- What is expected: Determine how many lines in the rows below contain the string "label". Reply with the number alone.

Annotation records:

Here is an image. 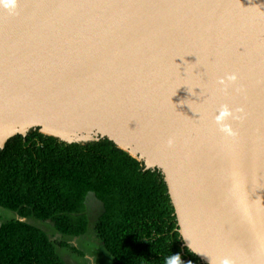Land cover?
<instances>
[{
	"label": "water",
	"instance_id": "1",
	"mask_svg": "<svg viewBox=\"0 0 264 264\" xmlns=\"http://www.w3.org/2000/svg\"><path fill=\"white\" fill-rule=\"evenodd\" d=\"M37 127L159 168L204 263L264 264V0H0V148Z\"/></svg>",
	"mask_w": 264,
	"mask_h": 264
},
{
	"label": "trees",
	"instance_id": "2",
	"mask_svg": "<svg viewBox=\"0 0 264 264\" xmlns=\"http://www.w3.org/2000/svg\"><path fill=\"white\" fill-rule=\"evenodd\" d=\"M89 195L103 206L95 221ZM0 206L19 217L0 223V264H71L32 217L52 224L61 248L84 255L65 236H88L113 264H206L183 246L162 171L107 137L67 143L37 127L9 138L0 148Z\"/></svg>",
	"mask_w": 264,
	"mask_h": 264
},
{
	"label": "rangeland",
	"instance_id": "3",
	"mask_svg": "<svg viewBox=\"0 0 264 264\" xmlns=\"http://www.w3.org/2000/svg\"><path fill=\"white\" fill-rule=\"evenodd\" d=\"M86 208L87 213L90 216L92 221H95L99 214L101 213L103 206L102 203L99 202L93 195H89L87 198ZM19 218L18 214L14 211L6 209L0 206V223L5 221ZM31 223L41 227L42 229L46 230L50 237L57 242L58 251L62 255V257L68 260L71 264H76L79 262H84L86 259H89L93 264H113V258L105 251L104 248L101 247L100 243L98 244L97 241L90 240L88 236L84 237H67L65 239L70 242L72 245L76 246L81 252L78 253L72 250H68L65 248H61L58 242L64 240V237L60 236L57 231L54 229L52 224L47 221L38 220L35 218L28 219ZM92 239V233H90Z\"/></svg>",
	"mask_w": 264,
	"mask_h": 264
},
{
	"label": "clouds",
	"instance_id": "4",
	"mask_svg": "<svg viewBox=\"0 0 264 264\" xmlns=\"http://www.w3.org/2000/svg\"><path fill=\"white\" fill-rule=\"evenodd\" d=\"M7 2H10L11 4L14 5L16 0H7ZM237 79H238V77L235 73L229 74L227 76V81H229V82L234 83ZM219 83L225 84V79L221 78ZM240 90H241L240 88L237 89V91H240ZM235 113H244V108L239 107V108L235 109ZM229 117H232L233 119H236V120H242L244 118V116L234 114L233 110L229 109V107L227 105H224L223 109L221 111V114L216 117V122H217V124L220 125V130L222 132H225L228 135L234 137L237 135V132L233 130V128L230 124L224 123V121ZM172 143H173V141L169 140V145H171ZM178 261H179V257H174L171 260L170 264H178ZM223 264H230V262L228 260H224Z\"/></svg>",
	"mask_w": 264,
	"mask_h": 264
},
{
	"label": "bare ground",
	"instance_id": "5",
	"mask_svg": "<svg viewBox=\"0 0 264 264\" xmlns=\"http://www.w3.org/2000/svg\"><path fill=\"white\" fill-rule=\"evenodd\" d=\"M231 157H232V155H231ZM208 210H209V209H208ZM209 213H210V212H209ZM209 213H208V214H209ZM208 214H207V215H208ZM210 214H211V213H210ZM210 214L207 216V220H208L209 222H211ZM206 227L208 228L207 224H206Z\"/></svg>",
	"mask_w": 264,
	"mask_h": 264
}]
</instances>
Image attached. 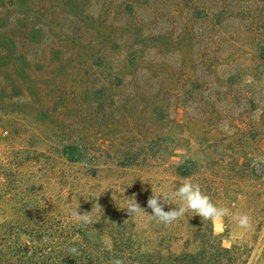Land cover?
Listing matches in <instances>:
<instances>
[{
  "label": "rangeland",
  "instance_id": "1",
  "mask_svg": "<svg viewBox=\"0 0 264 264\" xmlns=\"http://www.w3.org/2000/svg\"><path fill=\"white\" fill-rule=\"evenodd\" d=\"M78 1L41 0L42 37L54 34L59 46L64 36L97 40L92 56L69 68L72 86L56 112L65 130L86 136L90 165L71 167L68 147L48 160L65 162V176L89 172L90 189L71 206L126 212L129 188L163 199L175 169L194 164L193 183L233 180L221 203L229 216L211 221L221 246L264 264V162L253 165L264 157V0H82V14ZM29 4L0 0V21L27 19ZM39 139L41 151L57 141L42 124ZM138 148L147 155L128 166ZM237 213L251 217L250 229Z\"/></svg>",
  "mask_w": 264,
  "mask_h": 264
},
{
  "label": "trees",
  "instance_id": "2",
  "mask_svg": "<svg viewBox=\"0 0 264 264\" xmlns=\"http://www.w3.org/2000/svg\"><path fill=\"white\" fill-rule=\"evenodd\" d=\"M29 2L27 19L0 21V264H109L113 258L124 264H246L232 249L221 246L211 220L192 212L171 225L151 219L147 215L152 213L147 207L151 194L141 185L129 188L125 199L134 196L146 214L130 217L127 212H97L93 224L71 221L76 210L71 205L81 198L71 199L90 189L89 172L81 178L65 176V162L56 167L48 160L52 155L63 157L68 147L77 156L70 161L71 167L90 165L86 136L65 130L63 116L56 112L64 91L72 86L67 82L72 78L69 68L79 66L83 55L92 56L97 40L88 33L64 36L65 46H59L54 34L42 37L41 0ZM82 2L75 4L80 14ZM41 124L57 138L53 147L43 151L36 146ZM131 152L136 163L128 166L141 161L148 148ZM174 175L165 185L166 193L185 179L194 182L199 173L194 164L185 162ZM232 181L204 177L199 185L220 206L230 200L227 191ZM178 204L165 200L164 210ZM72 246L79 255L67 252Z\"/></svg>",
  "mask_w": 264,
  "mask_h": 264
},
{
  "label": "clouds",
  "instance_id": "3",
  "mask_svg": "<svg viewBox=\"0 0 264 264\" xmlns=\"http://www.w3.org/2000/svg\"><path fill=\"white\" fill-rule=\"evenodd\" d=\"M258 162H264V157H256L253 160V165L255 166ZM163 200L179 201L178 207H172L170 210L165 211ZM147 207L152 210V213L147 215L164 225H171L173 222L184 217L188 212H192L204 220H211L213 222L222 220L230 214L229 208L213 203L211 197L201 190L200 185L193 183L189 179H185L177 189L170 193H164L163 199L160 192L152 190V195L147 200ZM122 209L126 210L130 217L146 214L145 209L139 205L134 196L125 200V205ZM102 211L98 203L93 204L91 212L81 214L77 208L71 213V221L78 225L93 224L94 214ZM232 218L241 229H250L251 217L248 214L237 213ZM67 252L73 257L79 255L78 248L74 246L69 247ZM109 264H124V261L120 258H113L109 261Z\"/></svg>",
  "mask_w": 264,
  "mask_h": 264
}]
</instances>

- Answer to this problem: 8